Nuclear warheads detonate automatically once they reach their targets, either above the ground (to destroy a large military complex or city) or upon hitting the earth (to destroy underground bunkers and missile silos). Some warheads can also be exploded dozens of miles overhead to generate a widespread, fearsome, electronics-destroying effect called electromagnetic pulse, or EMP.
Can ICBMs be stopped?
ICBMs are particularly scary because of how difficult it is to stop them after launch.
Such missiles are small, fast-moving targets, so hitting one with a countermeasure is like trying to shoot down a bullet with another bullet — while moving at more than 10,000 mph. What’s more, many countries, including the US, use nuclear weapons that can’t be stopped after launch, even if they were sent in error or unjustified malice.
The US has spent many billions of dollars to develop technologies that can intercept and destroy ICBMs. But progress since the Cold War has been slow and expensive. In May, the US Missile Defence Agency successfully tested such a system, called the Ground-based Midcourse Defence missile shield. It destroyed a mock ICBM in mid-flight over the Pacific Ocean.

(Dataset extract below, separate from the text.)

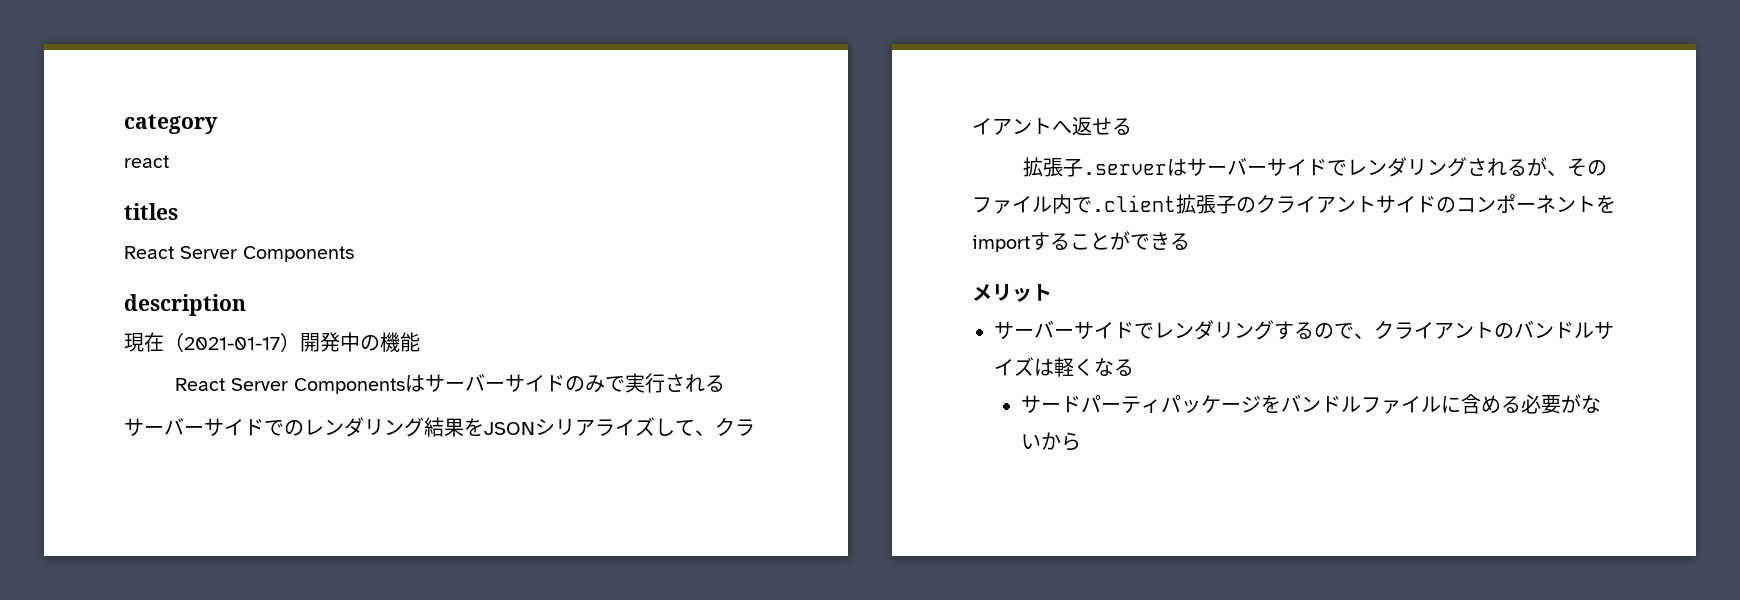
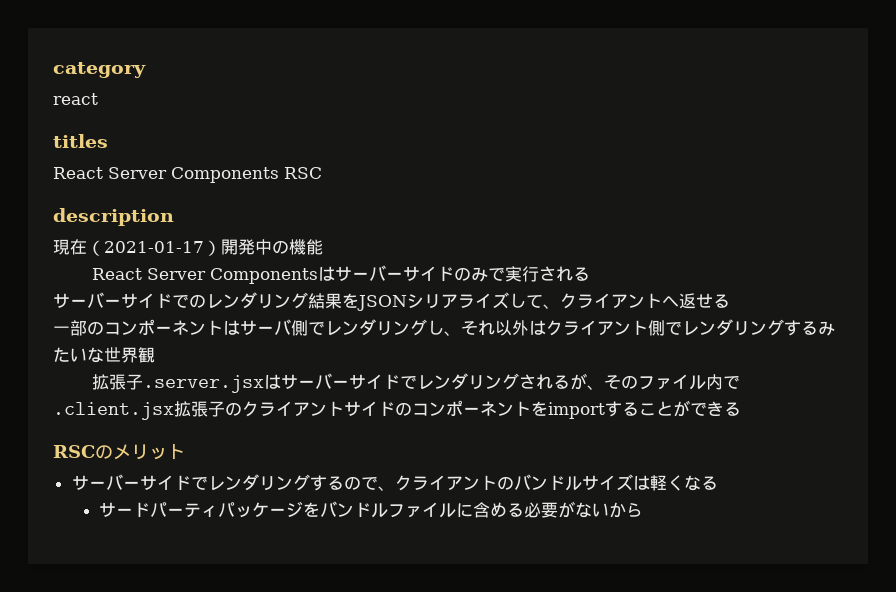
(354, 254) none -> [284,167,322,179] RSC
[1023,157,1168,177] // 拡張子.server -> [53,319,835,336] [53,347,155,363] [92,374,265,393] // 一部のコンポーネントはサーバ側でレンダリングし、それ以外はクライアント側でレンダリングするみたいな世界観 // 拡張子.server.jsx
[1092,195,1176,212] .client -> [53,402,174,420] .client.jsx
(1190, 241) none -> [53,445,113,459] RSCの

However, many experts believe the test did not prove that the US could stop a North Korean nuclear attack.
“It is not even close to demonstrating that the system works in a real-world setting,” Laura Grego, a physicist at the Union of Concerned Scientists, wrote in a two–part series shortly before the test. “The GMD system is still far from being able to provide reliable protection from a real-world missile threat.”